Début novembre 2015, un rapport rendu public par la Cameroon Policy Analysis and Research Center, déclarait une dizaine de produits du bercail, dont l’Okok, éligibles aux indications géographiques du Cameroun, et donc susceptibles de rejoindre dans le catalogue les quelque 1700 autres spécificités camerounaises comme le poivre blanc de Penja et le miel d’Oku, déjà labellisés à cette date. Cette labellisation a été possible grâce à la Codex alimentarius, à en croire Charles Booto à Ngon, l’alors Directeur général de l’Agence des normes et de la qualité (ANOR) au Cameroun. Une institution qui en 2009 comptait déjà 300 normes camerounaises.

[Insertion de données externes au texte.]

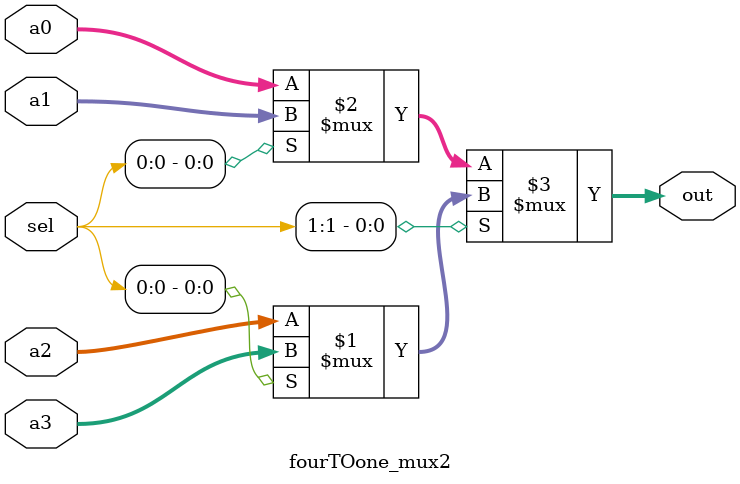
<source format=sv>
module fourTOone_mux2
	(
	input logic [15:0] a0,
	input logic [15:0] a1,
	input logic [15:0] a2,
	input logic [15:0] a3,
	input logic [1:0] sel,
	output logic [15:0] out
	);
	assign out = sel[1] ? (sel[0] ? a3 : a2) : (sel[0] ? a1 : a0); 
	
	//this 4x1 mux takes 16bit inputs

endmodule

</source>
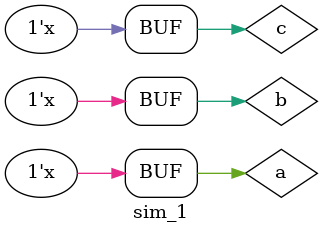
<source format=v>
`timescale 1ns / 1ps

module sim_1(

    );
    
    reg a, b, c;
    wire f;
    v74x138 uut(a, b, c, f);
    initial
    begin
    	a = 0;
    	b = 0;
    	c = 0;
    end
    always #10 {a, b, c} = {a, b, c} + 1;
endmodule

</source>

Quelques mois plus tôt, les bonnes perspectives de ce produit au regard de la croissance de ses consommateurs et des tendances haussières de sa production, lui ont valu d’être au centre des débats de la 21ème session du comité FAO/OMS de coordination de la sécurité sanitaire des aliments pour l’Afrique, organisée à Yaoundé du 27 au 30 janvier 2015 autour du thème « Réflexion sur l’élaboration et la mise en œuvre de la politique et la stratégie de la sécurité alimentaire au Cameroun ». Les 120 délégués des pays africains membres du Codex alimentarius (code alimentaire) étaient réunis autour du ministre camerounais des Mines, de l’Industrie et du Développement technologique (MINMIDT), Emmanuel Bondé, à l’effet de mettre en œuvre le processus d’analyse des risques dans les pays africains, de produire des données et avis scientifiques et d’accentuer la sensibilisation sur l’importance du code alimentaire.

La 21ème session du comité de coordination FAO/OMS a ceci de particulier que des normes spécifiques vont être mises en place pour des produits qui intéressent beaucoup les consommateurs dont entre autres le bâton de manioc et l’‘‘okok’’. Il est nécessaire de connaître les normes en ce qui concerne l’alimentation,

expliquait le ministre camerounais, qui présidait les travaux.

Après le bâton de manioc et l’‘‘okok’’, nous allons poursuivre avec des produits non ligneux tels que le ‘‘ndolè’’, le ‘‘mbita kola’’,

ajoutait pour sa part le Dg de l’ANOR.